Extracranial skin or subcutaneous recurrence of PCNSL is rare with few reported cases in the literature. Al Bahrani et al. [12] reported a case of recurrence in the form of a painless subcutaneous nodule in the leg, a few months after resolution of PCNSL, treated with radiation therapy. Koga et al. [13] reported a patient who two years after treatment of PCNSL presented with a slow growing, erythematous nodule in the forearm. In another case study presented by Ko et al. [14], the patient presented with tumor growth in the right neck and periumbilical areas due to seeding of the PCNSL along a ventriculoperitoneal shunt.
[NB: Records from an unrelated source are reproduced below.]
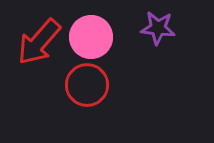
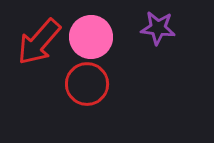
red circle: moved 1 px up
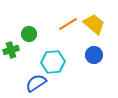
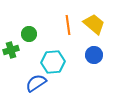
orange line: moved 1 px down; rotated 66 degrees counterclockwise
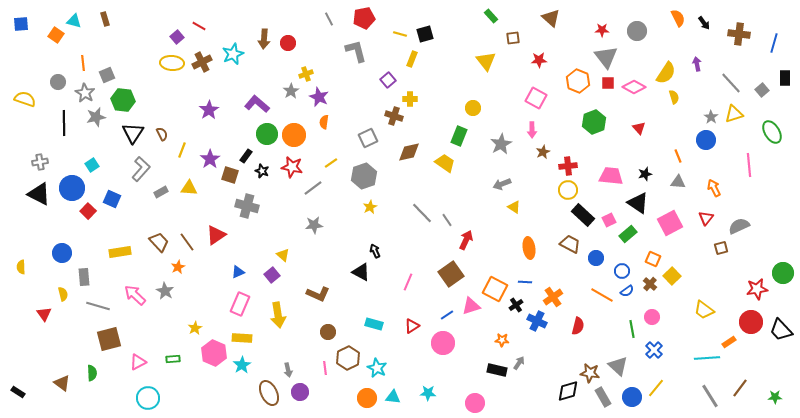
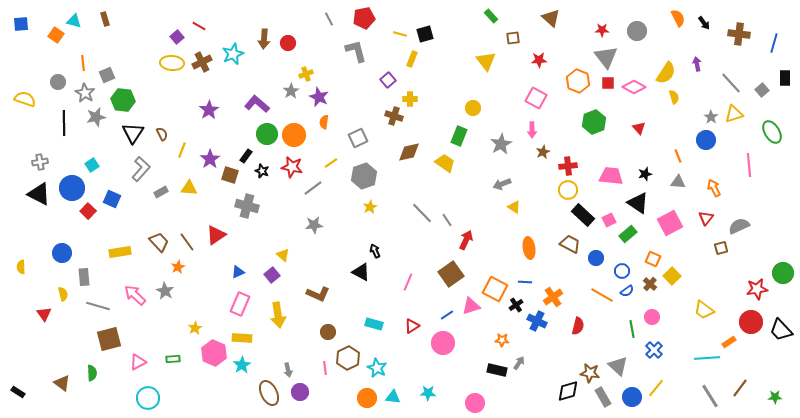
gray square at (368, 138): moved 10 px left
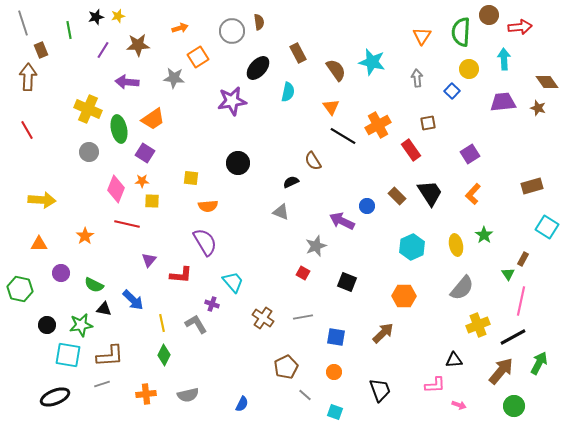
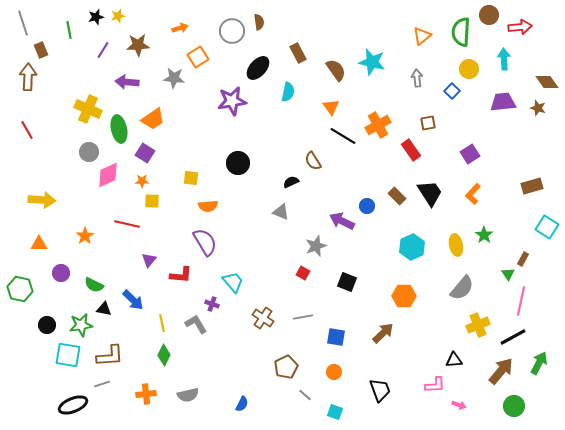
orange triangle at (422, 36): rotated 18 degrees clockwise
pink diamond at (116, 189): moved 8 px left, 14 px up; rotated 44 degrees clockwise
black ellipse at (55, 397): moved 18 px right, 8 px down
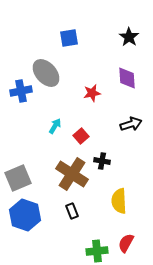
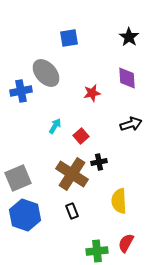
black cross: moved 3 px left, 1 px down; rotated 21 degrees counterclockwise
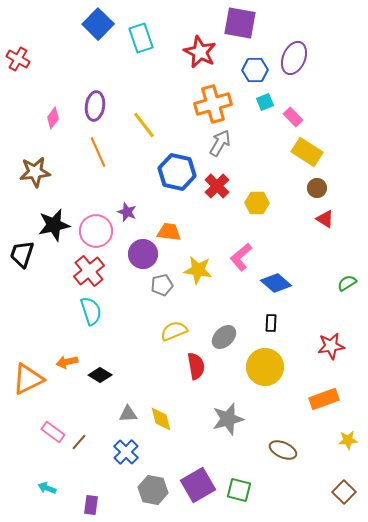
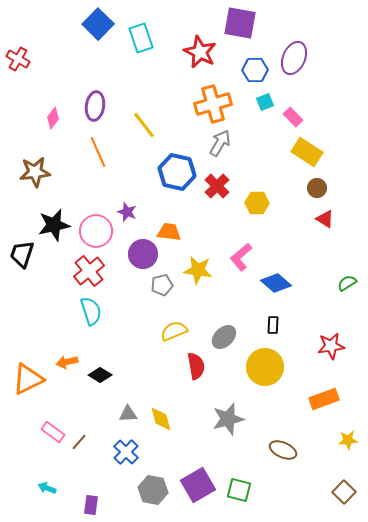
black rectangle at (271, 323): moved 2 px right, 2 px down
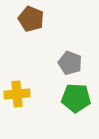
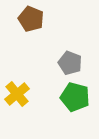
yellow cross: rotated 35 degrees counterclockwise
green pentagon: moved 1 px left, 1 px up; rotated 12 degrees clockwise
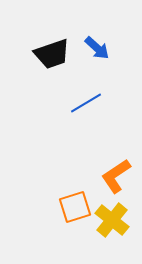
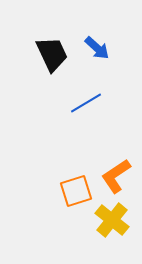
black trapezoid: rotated 96 degrees counterclockwise
orange square: moved 1 px right, 16 px up
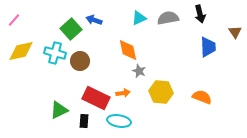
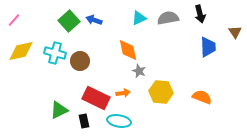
green square: moved 2 px left, 8 px up
black rectangle: rotated 16 degrees counterclockwise
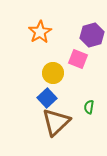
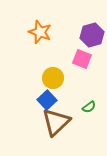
orange star: rotated 20 degrees counterclockwise
pink square: moved 4 px right
yellow circle: moved 5 px down
blue square: moved 2 px down
green semicircle: rotated 136 degrees counterclockwise
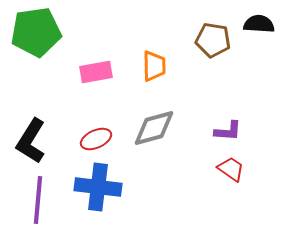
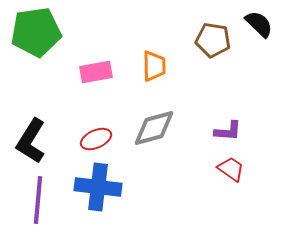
black semicircle: rotated 40 degrees clockwise
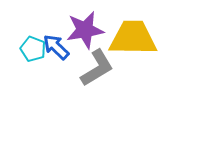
Our patient, who presented with PCNSL and responded well to treatment with high dose methotrexate and radiation, remained in remission for almost two and a half years. He then presented with an extracranial relapse; however, according to the literature, PCNSL only rarely relapses or metastasizes to extracranial regions. The 1.5 cm solitary subcutaneous nodule discovered in our patient at the site of lumbar puncture responded well to treatment with the monoclonal antibody Rituximab and CHOP, which represent the backbone for treating patients with DLBCL [15]. After radiation therapy the patient is in complete remission.

In our review of the existing literature, a previous case on relapse of PCNSL in the lumbosacral region, especially in a site of previous lumbar puncture, could not be found. We speculate that the reason for development of the rare lesion at the site of the lumbar puncture was due to microscopic tumor seeding.

4. Conclusion

Clinicians treating patients with PCNSL must remain alert to the possibility of extracranial solitary relapse even after the resolution of initial disease because prompt treatment can result in a good outcome.

Consent was obtained from the patient for the publication of this report.

Conflict of Interests

The authors declare that they have no conflict of interests.